[Data for processing Boundary: Start]
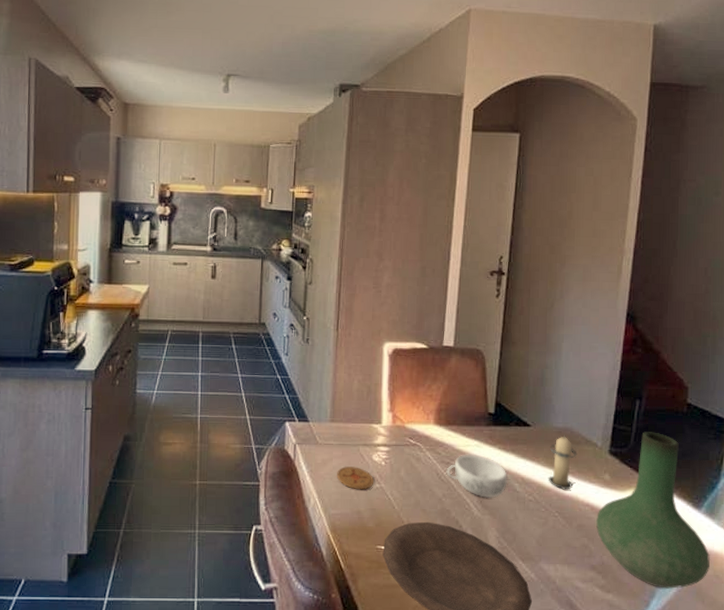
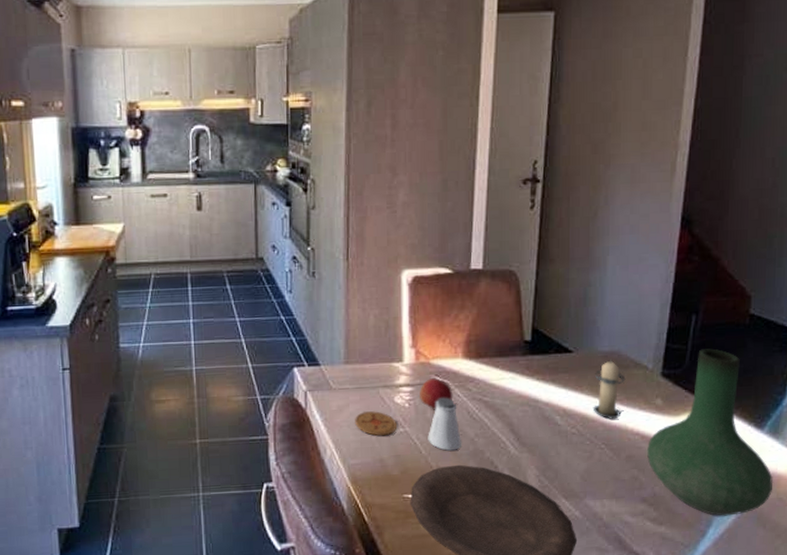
apple: none [395,441,425,470] -> present [420,378,453,410]
saltshaker: none [400,459,430,508] -> present [428,397,461,451]
decorative bowl: present [446,454,508,498] -> none [478,387,548,434]

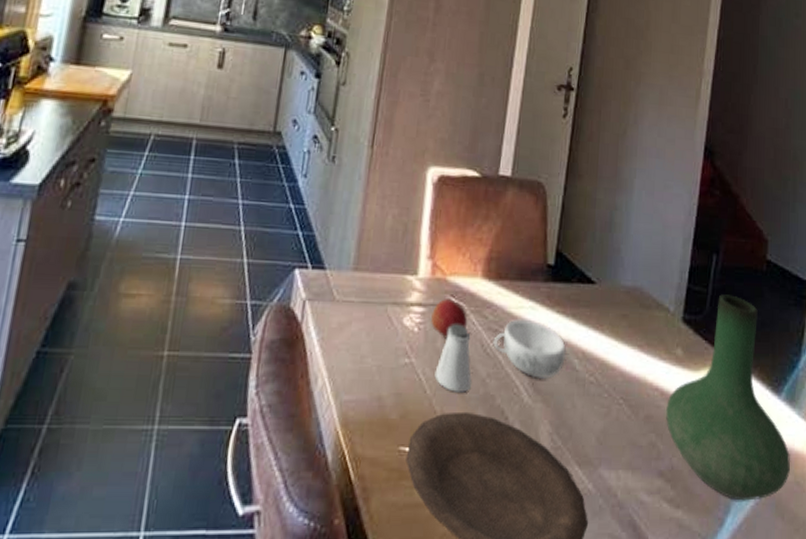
coaster: present [355,411,398,437] -> none [355,333,403,367]
decorative bowl: none [478,387,548,434] -> present [493,319,567,379]
candle: present [592,358,626,419] -> none [612,294,647,369]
[Data for processing Boundary: End]
* Instructions for the task
Repeat the preceding records exactly but drop the images.

* Problem solution
apple: none [395,441,425,470] -> present [420,378,453,410]
saltshaker: none [400,459,430,508] -> present [428,397,461,451]
decorative bowl: present [446,454,508,498] -> none [478,387,548,434]

coaster: present [355,411,398,437] -> none [355,333,403,367]
decorative bowl: none [478,387,548,434] -> present [493,319,567,379]
candle: present [592,358,626,419] -> none [612,294,647,369]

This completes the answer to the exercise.